━━━ Task input ━━━

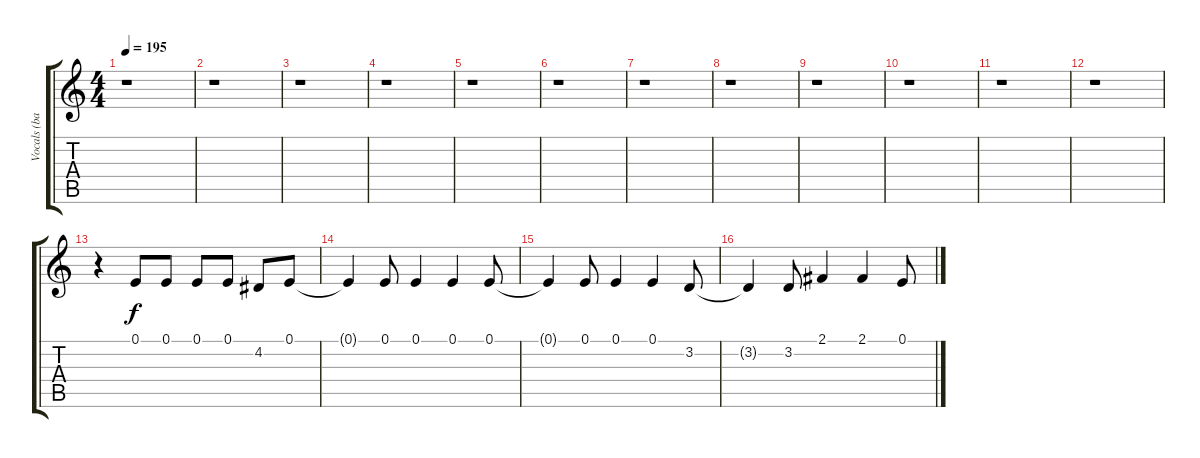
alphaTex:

\track ("Vocals (back up)" "Vocals (ba") {instrument trombone}
\staff {score tabs}
\tuning (E4 B3 G3 D3 A2 E2) {hide}
\ts (4 4)
\tempo 195
\clef g2
\ks c
r.1{dy f} |
r.1 |
r.1 |
r.1 |
r.1 |
r.1 |
r.1 |
r.1 |
r.1 |
r.1 |
r.1 |
r.1 |
r.4 0.1.8 0.1.8 0.1.8 0.1.8 4.2.8 0.1.8 |
0.1{t}.4 0.1.8 0.1.4 0.1.4 0.1.8 |
0.1{t}.4 0.1.8 0.1.4 0.1.4 3.2.8 |
3.2{t}.4 3.2.8 2.1.4 2.1.4 0.1.8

━━━

[Work to do]
Reproduce the alphaTex notation of the items above verbatim, leaving out the pictures.

[Exercise solution]
alphaTex:

\track ("Vocals (back up)" "Vocals (ba") {instrument trombone}
\staff {score tabs}
\tuning (E4 B3 G3 D3 A2 E2) {hide}
\ts (4 4)
\tempo 195
\clef g2
\ks c
r.1{dy f} |
r.1 |
r.1 |
r.1 |
r.1 |
r.1 |
r.1 |
r.1 |
r.1 |
r.1 |
r.1 |
r.1 |
r.4 0.1.8 0.1.8 0.1.8 0.1.8 4.2.8 0.1.8 |
0.1{t}.4 0.1.8 0.1.4 0.1.4 0.1.8 |
0.1{t}.4 0.1.8 0.1.4 0.1.4 3.2.8 |
3.2{t}.4 3.2.8 2.1.4 2.1.4 0.1.8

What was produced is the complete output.